Today, NOAA is becoming involved once more by expanding this project and bringing the Super Sucker into new parts of Kaneohe Bay. NOAA will accomplish this by using part of the nearly $6 million available for restoration after the 2005 grounding of the ship M/V Cape Flattery. When the ship became lodged on coral reefs south of Oahu, efforts to refloat the vessel and avoid an oil spill caused extensive harm to coral habitat across approximately 20 acres, an area now recovering well on its own.
This restoration project will not just involve the Super Sucker, however. Another key component in controlling invasive algae in Kaneohe Bay is reintroducing a native predator. While most plant-eating fish there prefer to graze on other, tastier algae, native sea urchins have shown they are happy to munch away at the tiniest scraps of Kappaphycus and Eucheuma found on reefs. But the number of sea urchins in Kaneohe Bay is unusually low.
Currently, the State of Hawaii Division of Aquatic Resources is raising native sea urchins and experimentally releasing them back into the bay. NOAA’s restoration project for the Cape Flattery coral grounding would greatly expand the combined use of the Super Sucker and reintroduced sea urchins to control the invasive algae.
Together, mechanically removing the algae with the Super Sucker and reintroducing sea urchins in the same area should be effective at curbing the regrowth and spread of invasive algae in the northern part of Kaneohe Bay. Making sure invasive algae do not spread outside the bay is an important part of this coral restoration project. This northern portion, near a major entrance to the bay, is a critical area for containing the algae and making sure it doesn’t escape from the bay to other near shore reefs.
Saving Corals and Creating Fertilizer
Ultimately, the goal is to move toward natural controls (i.e., the sea urchins) taking over the containment of Kappaphycus and Eucheuma algae in Kaneohe Bay.
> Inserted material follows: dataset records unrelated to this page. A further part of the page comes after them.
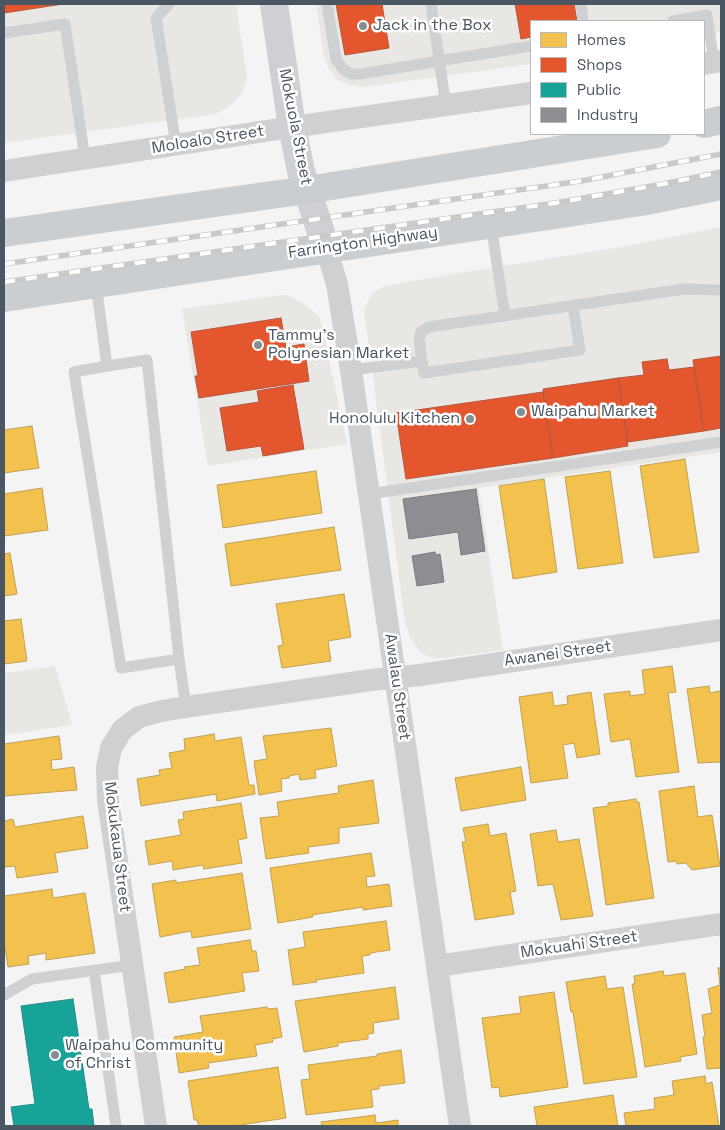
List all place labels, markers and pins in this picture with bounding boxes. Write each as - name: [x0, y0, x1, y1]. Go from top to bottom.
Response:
- place label: Jack in the Box: [373, 16, 491, 36]
- marker: Jack in the Box: [357, 20, 369, 32]
- place label: Tammy's Polynesian Market: [268, 326, 409, 364]
- marker: Tammy's Polynesian Market: [252, 339, 264, 351]
- place label: Waipahu Market: [531, 402, 655, 422]
- marker: Waipahu Market: [515, 406, 527, 418]
- place label: Honolulu Kitchen: [329, 409, 460, 429]
- marker: Honolulu Kitchen: [464, 413, 476, 425]
- place label: Waipahu Community of Christ: [65, 1036, 223, 1074]
- marker: Waipahu Community of Christ: [49, 1049, 61, 1061]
The benefits of removing the algae from the area’s coral reefs are two-fold. First, clearing away the carpets of algae saves the corals that are being smothered beneath them. Second, opening up other areas of the seafloor previously covered by algae creates space for young corals to settle and establish themselves, growing new reef habitat.
Another benefit of clearing the invasive algae in this project is that it provides a source of free fertilizer for local farmers. Not only does it offer a sustainable source of nutrients on agricultural fields but the algae breaks down more slowly and is therefore less susceptible than commercial fertilizer to leaching into nearby waterways.
Even so, a 2004 study confirmed that these algae do not survive in waters with low salt levels, meaning that any algae that do run off from farms into nearby streams will not eventually re-infect the marine environment. Another win.